As all of you have heard, the Tennessee legislature is contemplating a change in the tax rate for solar installations. Without the change in state law, the machinery and equipment used to make electricity at a “certified green energy production facility” is assessed at its salvage value. It applies to any facility used to make electricity off premises using clean energy technology including solar, wind, geothermal and hydrogen technology. Both houses of the legislature have introduced bills that would change the taxation raising the tax to a third of total installed costs based on the “immediate economic value” of such a facility.
The bill has been amended since the March hearing to phase in the increased taxation by 2016. The amended bill was due in the Finance, Ways and Means committees of the House and Senate in Nashville this week. The amendment followed some different definitions of what solar arrays might be affected.
“This bill will take from 10 to 20 percent of the revenue generated by the systems to pay the tax,” said Steve Johnson, the founder and president ofLightWave Solar Electric LLC. LightWave designed and installed the Agricenter array.
Carl Hartley, the attorney for the Tennessee Solar Industry Association, contends the legal opinions don’t mean the classification should be scrapped entirely. “I think that the constitutional issue is a tactic,” he said.
“We’re confusing the entire conversation. This is not an exemption. This is a reduction in the value for property tax purposes,” he said of the existing law before addressing the proposed change.
“We are trying to develop alternative forms of energy in this state. We are trying to encourage industry to locate here. We are trying to encourage manufacturing to locate here. … This knocks that in the head and moves it to a higher tax base.”

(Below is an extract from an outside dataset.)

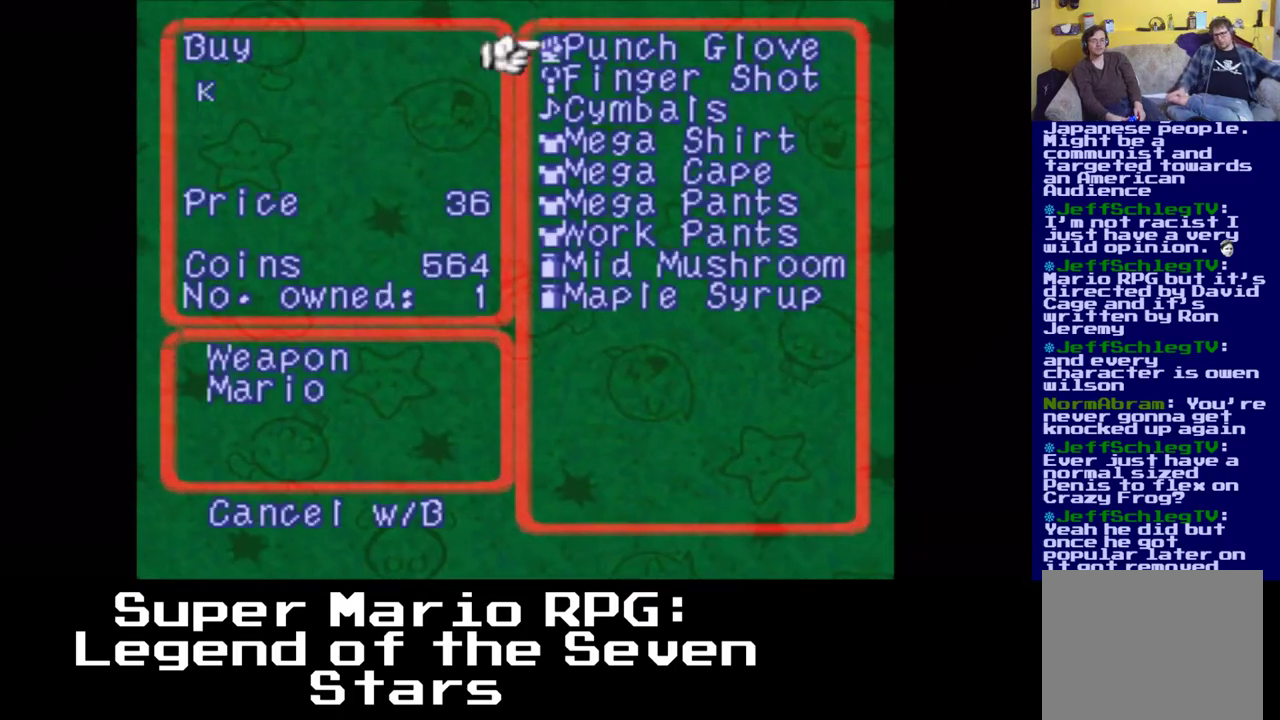
{"dt_ms": 500, "buttons": ["DPAD_DOWN"], "events": [[367, "DPAD_DOWN", "down"]]}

Tennessee is not the only state where a tax on solar systems has been an issue, take Virginia where delegate Terry Kilgore – who recently received national attention for his proposal to give families a tax break for literally shooting deceased relatives’ remains into the heavens as a way to bolster Virginia’s commercial space industry – also included a provision allowing utilities to charge a so-called standby charge to each residential net-metering customer with a generation facility sized between 10 and 20 kW. It didn’t take long for Dominion Virginia Power, the state’s largest utility, to submit its proposal for a monthly standby charge for its net-metering customers with photovoltaic (PV) systems. Arguing that the utility is required to provide the same distribution infrastructure for PV system operators as it does for other electricity consumers, Dominion petitioned the regulatory body to sign off on a fee structure late last July. On Nov. 23, regulators gave their assent for Dominion to begin charging $4.19 per kW per month for assessing the fee. Dominion is a for-profit power company.
Here in Tennessee our non-profit TVA distributors in the forseeable future will have to face the need to transform their distribution system to meet future demands of the impact of the electric car and in managing distributed energy from intermittent sources. We are not ready today to attack the issue but we must being considering what changes will be needed and who will pay for these changes.